**What needs to be done:** Print the data below exactly, but only the lines from the one containing "Figure 9: Correlation" down to the one containing "Figure 5. ( a", inclusive.

**Source material:**
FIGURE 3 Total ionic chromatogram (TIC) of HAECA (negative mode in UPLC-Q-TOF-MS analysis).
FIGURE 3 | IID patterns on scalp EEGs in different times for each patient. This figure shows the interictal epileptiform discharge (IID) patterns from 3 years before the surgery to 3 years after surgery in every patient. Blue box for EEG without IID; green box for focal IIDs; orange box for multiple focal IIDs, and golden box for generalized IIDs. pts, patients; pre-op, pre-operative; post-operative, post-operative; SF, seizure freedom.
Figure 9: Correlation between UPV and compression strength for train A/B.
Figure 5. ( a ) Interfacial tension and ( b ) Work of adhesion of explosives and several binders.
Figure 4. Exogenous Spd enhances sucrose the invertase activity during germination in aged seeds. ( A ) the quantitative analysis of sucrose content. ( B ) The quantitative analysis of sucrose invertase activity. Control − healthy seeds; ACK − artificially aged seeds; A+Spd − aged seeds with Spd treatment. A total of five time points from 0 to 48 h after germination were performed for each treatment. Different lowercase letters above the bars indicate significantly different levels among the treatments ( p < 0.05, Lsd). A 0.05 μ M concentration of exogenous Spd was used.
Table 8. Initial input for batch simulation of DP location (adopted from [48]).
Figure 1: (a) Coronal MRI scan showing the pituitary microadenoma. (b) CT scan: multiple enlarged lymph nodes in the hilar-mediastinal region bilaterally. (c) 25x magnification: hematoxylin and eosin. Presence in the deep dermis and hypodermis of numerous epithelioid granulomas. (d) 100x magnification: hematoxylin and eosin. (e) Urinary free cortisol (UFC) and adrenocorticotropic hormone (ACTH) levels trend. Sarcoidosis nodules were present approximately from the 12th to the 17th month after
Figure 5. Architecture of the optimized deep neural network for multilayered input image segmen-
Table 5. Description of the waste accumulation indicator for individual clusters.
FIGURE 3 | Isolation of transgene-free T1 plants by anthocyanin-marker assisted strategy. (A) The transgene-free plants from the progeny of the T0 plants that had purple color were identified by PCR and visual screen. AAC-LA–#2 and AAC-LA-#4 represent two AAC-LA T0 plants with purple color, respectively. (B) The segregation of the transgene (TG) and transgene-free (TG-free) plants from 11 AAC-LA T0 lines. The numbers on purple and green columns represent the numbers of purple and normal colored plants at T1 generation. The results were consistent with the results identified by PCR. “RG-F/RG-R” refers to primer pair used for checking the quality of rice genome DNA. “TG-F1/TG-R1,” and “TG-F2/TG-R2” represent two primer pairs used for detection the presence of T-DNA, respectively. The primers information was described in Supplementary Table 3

**Task answer:**
Figure 9: Correlation between UPV and compression strength for train A/B.
Figure 5. ( a ) Interfacial tension and ( b ) Work of adhesion of explosives and several binders.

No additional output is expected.